Extracted records:
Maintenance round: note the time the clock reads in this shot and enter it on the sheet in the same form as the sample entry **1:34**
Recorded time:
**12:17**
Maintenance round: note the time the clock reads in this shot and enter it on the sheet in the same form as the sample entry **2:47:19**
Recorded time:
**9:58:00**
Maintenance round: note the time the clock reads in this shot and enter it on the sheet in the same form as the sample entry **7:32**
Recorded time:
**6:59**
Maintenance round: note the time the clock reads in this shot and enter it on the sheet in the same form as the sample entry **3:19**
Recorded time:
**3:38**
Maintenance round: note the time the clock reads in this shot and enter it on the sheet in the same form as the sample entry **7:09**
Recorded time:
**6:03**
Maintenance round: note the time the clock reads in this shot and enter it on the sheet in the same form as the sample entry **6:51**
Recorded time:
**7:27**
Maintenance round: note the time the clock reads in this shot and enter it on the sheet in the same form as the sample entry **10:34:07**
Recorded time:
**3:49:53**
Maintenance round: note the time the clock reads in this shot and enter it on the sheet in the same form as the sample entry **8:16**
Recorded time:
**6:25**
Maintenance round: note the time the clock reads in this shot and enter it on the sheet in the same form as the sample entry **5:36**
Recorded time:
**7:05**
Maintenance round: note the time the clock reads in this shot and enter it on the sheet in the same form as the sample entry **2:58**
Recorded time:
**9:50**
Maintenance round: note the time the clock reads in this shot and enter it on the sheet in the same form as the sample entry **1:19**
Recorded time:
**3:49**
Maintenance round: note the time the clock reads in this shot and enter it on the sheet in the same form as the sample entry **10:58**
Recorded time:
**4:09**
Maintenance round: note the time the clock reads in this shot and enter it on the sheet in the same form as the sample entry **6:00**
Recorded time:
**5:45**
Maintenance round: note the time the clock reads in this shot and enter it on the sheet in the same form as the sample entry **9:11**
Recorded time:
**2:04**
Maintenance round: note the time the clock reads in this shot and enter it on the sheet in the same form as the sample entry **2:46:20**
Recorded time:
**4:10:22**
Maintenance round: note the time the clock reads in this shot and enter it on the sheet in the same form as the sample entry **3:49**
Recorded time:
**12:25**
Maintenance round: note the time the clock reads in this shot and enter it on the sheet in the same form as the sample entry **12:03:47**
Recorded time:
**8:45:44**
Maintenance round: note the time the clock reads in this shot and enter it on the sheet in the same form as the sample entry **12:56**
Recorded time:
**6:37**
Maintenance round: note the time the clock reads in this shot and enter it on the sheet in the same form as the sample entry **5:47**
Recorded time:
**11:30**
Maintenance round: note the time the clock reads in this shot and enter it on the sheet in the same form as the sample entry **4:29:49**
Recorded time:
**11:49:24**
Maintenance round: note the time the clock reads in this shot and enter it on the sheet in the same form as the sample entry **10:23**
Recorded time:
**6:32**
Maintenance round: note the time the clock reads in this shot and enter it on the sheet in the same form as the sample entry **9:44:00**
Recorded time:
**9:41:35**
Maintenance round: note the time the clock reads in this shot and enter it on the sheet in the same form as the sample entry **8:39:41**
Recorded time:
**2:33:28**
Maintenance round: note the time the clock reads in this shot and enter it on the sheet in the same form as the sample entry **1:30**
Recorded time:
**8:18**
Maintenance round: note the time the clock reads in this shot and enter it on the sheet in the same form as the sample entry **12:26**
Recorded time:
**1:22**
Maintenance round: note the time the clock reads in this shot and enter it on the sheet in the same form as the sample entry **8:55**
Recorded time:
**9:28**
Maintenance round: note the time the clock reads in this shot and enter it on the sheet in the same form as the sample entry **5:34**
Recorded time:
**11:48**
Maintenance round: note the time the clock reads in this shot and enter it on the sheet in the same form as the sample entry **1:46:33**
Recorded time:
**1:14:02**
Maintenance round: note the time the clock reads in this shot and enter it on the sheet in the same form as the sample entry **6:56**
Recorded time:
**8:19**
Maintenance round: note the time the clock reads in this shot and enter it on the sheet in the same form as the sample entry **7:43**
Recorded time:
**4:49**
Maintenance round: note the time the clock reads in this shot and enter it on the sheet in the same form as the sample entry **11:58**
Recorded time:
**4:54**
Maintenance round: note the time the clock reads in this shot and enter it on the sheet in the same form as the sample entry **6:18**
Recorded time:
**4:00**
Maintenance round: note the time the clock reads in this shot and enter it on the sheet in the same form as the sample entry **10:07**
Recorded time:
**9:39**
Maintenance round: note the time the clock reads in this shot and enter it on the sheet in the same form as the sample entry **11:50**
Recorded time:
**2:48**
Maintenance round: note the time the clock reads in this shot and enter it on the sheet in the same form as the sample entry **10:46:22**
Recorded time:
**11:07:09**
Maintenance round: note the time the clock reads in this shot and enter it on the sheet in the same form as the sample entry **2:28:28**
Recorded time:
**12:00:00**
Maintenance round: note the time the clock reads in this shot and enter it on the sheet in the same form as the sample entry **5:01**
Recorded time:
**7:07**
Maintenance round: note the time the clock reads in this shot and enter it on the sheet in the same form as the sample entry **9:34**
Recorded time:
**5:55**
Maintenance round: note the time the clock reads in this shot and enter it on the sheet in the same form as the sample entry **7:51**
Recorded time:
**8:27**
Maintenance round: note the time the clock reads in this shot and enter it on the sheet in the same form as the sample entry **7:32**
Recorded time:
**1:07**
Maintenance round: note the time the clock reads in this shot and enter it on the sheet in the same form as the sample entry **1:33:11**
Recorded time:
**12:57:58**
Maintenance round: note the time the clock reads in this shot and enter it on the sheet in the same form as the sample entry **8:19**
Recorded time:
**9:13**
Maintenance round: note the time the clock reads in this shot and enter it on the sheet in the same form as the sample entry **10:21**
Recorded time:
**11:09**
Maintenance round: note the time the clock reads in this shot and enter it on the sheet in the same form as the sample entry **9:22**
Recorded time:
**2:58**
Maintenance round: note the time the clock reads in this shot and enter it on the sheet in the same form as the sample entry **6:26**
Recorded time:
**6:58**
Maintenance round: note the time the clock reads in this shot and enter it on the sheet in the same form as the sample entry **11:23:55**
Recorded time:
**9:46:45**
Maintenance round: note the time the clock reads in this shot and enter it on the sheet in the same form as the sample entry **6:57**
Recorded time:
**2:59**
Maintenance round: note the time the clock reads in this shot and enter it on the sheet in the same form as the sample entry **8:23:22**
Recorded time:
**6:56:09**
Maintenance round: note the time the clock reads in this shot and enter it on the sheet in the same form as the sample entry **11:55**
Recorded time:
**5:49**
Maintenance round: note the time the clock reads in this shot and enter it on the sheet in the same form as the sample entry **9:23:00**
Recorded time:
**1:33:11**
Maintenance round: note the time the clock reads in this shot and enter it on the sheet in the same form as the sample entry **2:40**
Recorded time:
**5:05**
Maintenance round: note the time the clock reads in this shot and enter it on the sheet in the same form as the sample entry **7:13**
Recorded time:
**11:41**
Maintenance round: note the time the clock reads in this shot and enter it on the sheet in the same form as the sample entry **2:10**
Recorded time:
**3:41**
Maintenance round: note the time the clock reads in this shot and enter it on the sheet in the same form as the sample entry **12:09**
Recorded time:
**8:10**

> _Set task_:
Render every line of the records above as a Markdown table with two columns, "No." for the row number and "Line" for the text of the line, leaving out blank lines.

> _Answer below_:
| No. | Line |
|---|---|
| 1 | Maintenance round: note the time the clock reads in this shot and enter it on the sheet in the same form as the sample entry **1:34** |
| 2 | Recorded time: |
| 3 | **12:17** |
| 4 | Maintenance round: note the time the clock reads in this shot and enter it on the sheet in the same form as the sample entry **2:47:19** |
| 5 | Recorded time: |
| 6 | **9:58:00** |
| 7 | Maintenance round: note the time the clock reads in this shot and enter it on the sheet in the same form as the sample entry **7:32** |
| 8 | Recorded time: |
| 9 | **6:59** |
| 10 | Maintenance round: note the time the clock reads in this shot and enter it on the sheet in the same form as the sample entry **3:19** |
| 11 | Recorded time: |
| 12 | **3:38** |
| 13 | Maintenance round: note the time the clock reads in this shot and enter it on the sheet in the same form as the sample entry **7:09** |
| 14 | Recorded time: |
| 15 | **6:03** |
| 16 | Maintenance round: note the time the clock reads in this shot and enter it on the sheet in the same form as the sample entry **6:51** |
| 17 | Recorded time: |
| 18 | **7:27** |
| 19 | Maintenance round: note the time the clock reads in this shot and enter it on the sheet in the same form as the sample entry **10:34:07** |
| 20 | Recorded time: |
| 21 | **3:49:53** |
| 22 | Maintenance round: note the time the clock reads in this shot and enter it on the sheet in the same form as the sample entry **8:16** |
| 23 | Recorded time: |
| 24 | **6:25** |
| 25 | Maintenance round: note the time the clock reads in this shot and enter it on the sheet in the same form as the sample entry **5:36** |
| 26 | Recorded time: |
| 27 | **7:05** |
| 28 | Maintenance round: note the time the clock reads in this shot and enter it on the sheet in the same form as the sample entry **2:58** |
| 29 | Recorded time: |
| 30 | **9:50** |
| 31 | Maintenance round: note the time the clock reads in this shot and enter it on the sheet in the same form as the sample entry **1:19** |
| 32 | Recorded time: |
| 33 | **3:49** |
| 34 | Maintenance round: note the time the clock reads in this shot and enter it on the sheet in the same form as the sample entry **10:58** |
| 35 | Recorded time: |
| 36 | **4:09** |
| 37 | Maintenance round: note the time the clock reads in this shot and enter it on the sheet in the same form as the sample entry **6:00** |
| 38 | Recorded time: |
| 39 | **5:45** |
| 40 | Maintenance round: note the time the clock reads in this shot and enter it on the sheet in the same form as the sample entry **9:11** |
| 41 | Recorded time: |
| 42 | **2:04** |
| 43 | Maintenance round: note the time the clock reads in this shot and enter it on the sheet in the same form as the sample entry **2:46:20** |
| 44 | Recorded time: |
| 45 | **4:10:22** |
| 46 | Maintenance round: note the time the clock reads in this shot and enter it on the sheet in the same form as the sample entry **3:49** |
| 47 | Recorded time: |
| 48 | **12:25** |
| 49 | Maintenance round: note the time the clock reads in this shot and enter it on the sheet in the same form as the sample entry **12:03:47** |
| 50 | Recorded time: |
| 51 | **8:45:44** |
| 52 | Maintenance round: note the time the clock reads in this shot and enter it on the sheet in the same form as the sample entry **12:56** |
| 53 | Recorded time: |
| 54 | **6:37** |
| 55 | Maintenance round: note the time the clock reads in this shot and enter it on the sheet in the same form as the sample entry **5:47** |
| 56 | Recorded time: |
| 57 | **11:30** |
| 58 | Maintenance round: note the time the clock reads in this shot and enter it on the sheet in the same form as the sample entry **4:29:49** |
| 59 | Recorded time: |
| 60 | **11:49:24** |
| 61 | Maintenance round: note the time the clock reads in this shot and enter it on the sheet in the same form as the sample entry **10:23** |
| 62 | Recorded time: |
| 63 | **6:32** |
| 64 | Maintenance round: note the time the clock reads in this shot and enter it on the sheet in the same form as the sample entry **9:44:00** |
| 65 | Recorded time: |
| 66 | **9:41:35** |
| 67 | Maintenance round: note the time the clock reads in this shot and enter it on the sheet in the same form as the sample entry **8:39:41** |
| 68 | Recorded time: |
| 69 | **2:33:28** |
| 70 | Maintenance round: note the time the clock reads in this shot and enter it on the sheet in the same form as the sample entry **1:30** |
| 71 | Recorded time: |
| 72 | **8:18** |
| 73 | Maintenance round: note the time the clock reads in this shot and enter it on the sheet in the same form as the sample entry **12:26** |
| 74 | Recorded time: |
| 75 | **1:22** |
| 76 | Maintenance round: note the time the clock reads in this shot and enter it on the sheet in the same form as the sample entry **8:55** |
| 77 | Recorded time: |
| 78 | **9:28** |
| 79 | Maintenance round: note the time the clock reads in this shot and enter it on the sheet in the same form as the sample entry **5:34** |
| 80 | Recorded time: |
| 81 | **11:48** |
| 82 | Maintenance round: note the time the clock reads in this shot and enter it on the sheet in the same form as the sample entry **1:46:33** |
| 83 | Recorded time: |
| 84 | **1:14:02** |
| 85 | Maintenance round: note the time the clock reads in this shot and enter it on the sheet in the same form as the sample entry **6:56** |
| 86 | Recorded time: |
| 87 | **8:19** |
| 88 | Maintenance round: note the time the clock reads in this shot and enter it on the sheet in the same form as the sample entry **7:43** |
| 89 | Recorded time: |
| 90 | **4:49** |
| 91 | Maintenance round: note the time the clock reads in this shot and enter it on the sheet in the same form as the sample entry **11:58** |
| 92 | Recorded time: |
| 93 | **4:54** |
| 94 | Maintenance round: note the time the clock reads in this shot and enter it on the sheet in the same form as the sample entry **6:18** |
| 95 | Recorded time: |
| 96 | **4:00** |
| 97 | Maintenance round: note the time the clock reads in this shot and enter it on the sheet in the same form as the sample entry **10:07** |
| 98 | Recorded time: |
| 99 | **9:39** |
| 100 | Maintenance round: note the time the clock reads in this shot and enter it on the sheet in the same form as the sample entry **11:50** |
| 101 | Recorded time: |
| 102 | **2:48** |
| 103 | Maintenance round: note the time the clock reads in this shot and enter it on the sheet in the same form as the sample entry **10:46:22** |
| 104 | Recorded time: |
| 105 | **11:07:09** |
| 106 | Maintenance round: note the time the clock reads in this shot and enter it on the sheet in the same form as the sample entry **2:28:28** |
| 107 | Recorded time: |
| 108 | **12:00:00** |
| 109 | Maintenance round: note the time the clock reads in this shot and enter it on the sheet in the same form as the sample entry **5:01** |
| 110 | Recorded time: |
| 111 | **7:07** |
| 112 | Maintenance round: note the time the clock reads in this shot and enter it on the sheet in the same form as the sample entry **9:34** |
| 113 | Recorded time: |
| 114 | **5:55** |
| 115 | Maintenance round: note the time the clock reads in this shot and enter it on the sheet in the same form as the sample entry **7:51** |
| 116 | Recorded time: |
| 117 | **8:27** |
| 118 | Maintenance round: note the time the clock reads in this shot and enter it on the sheet in the same form as the sample entry **7:32** |
| 119 | Recorded time: |
| 120 | **1:07** |
| 121 | Maintenance round: note the time the clock reads in this shot and enter it on the sheet in the same form as the sample entry **1:33:11** |
| 122 | Recorded time: |
| 123 | **12:57:58** |
| 124 | Maintenance round: note the time the clock reads in this shot and enter it on the sheet in the same form as the sample entry **8:19** |
| 125 | Recorded time: |
| 126 | **9:13** |
| 127 | Maintenance round: note the time the clock reads in this shot and enter it on the sheet in the same form as the sample entry **10:21** |
| 128 | Recorded time: |
| 129 | **11:09** |
| 130 | Maintenance round: note the time the clock reads in this shot and enter it on the sheet in the same form as the sample entry **9:22** |
| 131 | Recorded time: |
| 132 | **2:58** |
| 133 | Maintenance round: note the time the clock reads in this shot and enter it on the sheet in the same form as the sample entry **6:26** |
| 134 | Recorded time: |
| 135 | **6:58** |
| 136 | Maintenance round: note the time the clock reads in this shot and enter it on the sheet in the same form as the sample entry **11:23:55** |
| 137 | Recorded time: |
| 138 | **9:46:45** |
| 139 | Maintenance round: note the time the clock reads in this shot and enter it on the sheet in the same form as the sample entry **6:57** |
| 140 | Recorded time: |
| 141 | **2:59** |
| 142 | Maintenance round: note the time the clock reads in this shot and enter it on the sheet in the same form as the sample entry **8:23:22** |
| 143 | Recorded time: |
| 144 | **6:56:09** |
| 145 | Maintenance round: note the time the clock reads in this shot and enter it on the sheet in the same form as the sample entry **11:55** |
| 146 | Recorded time: |
| 147 | **5:49** |
| 148 | Maintenance round: note the time the clock reads in this shot and enter it on the sheet in the same form as the sample entry **9:23:00** |
| 149 | Recorded time: |
| 150 | **1:33:11** |
| 151 | Maintenance round: note the time the clock reads in this shot and enter it on the sheet in the same form as the sample entry **2:40** |
| 152 | Recorded time: |
| 153 | **5:05** |
| 154 | Maintenance round: note the time the clock reads in this shot and enter it on the sheet in the same form as the sample entry **7:13** |
| 155 | Recorded time: |
| 156 | **11:41** |
| 157 | Maintenance round: note the time the clock reads in this shot and enter it on the sheet in the same form as the sample entry **2:10** |
| 158 | Recorded time: |
| 159 | **3:41** |
| 160 | Maintenance round: note the time the clock reads in this shot and enter it on the sheet in the same form as the sample entry **12:09** |
| 161 | Recorded time: |
| 162 | **8:10** |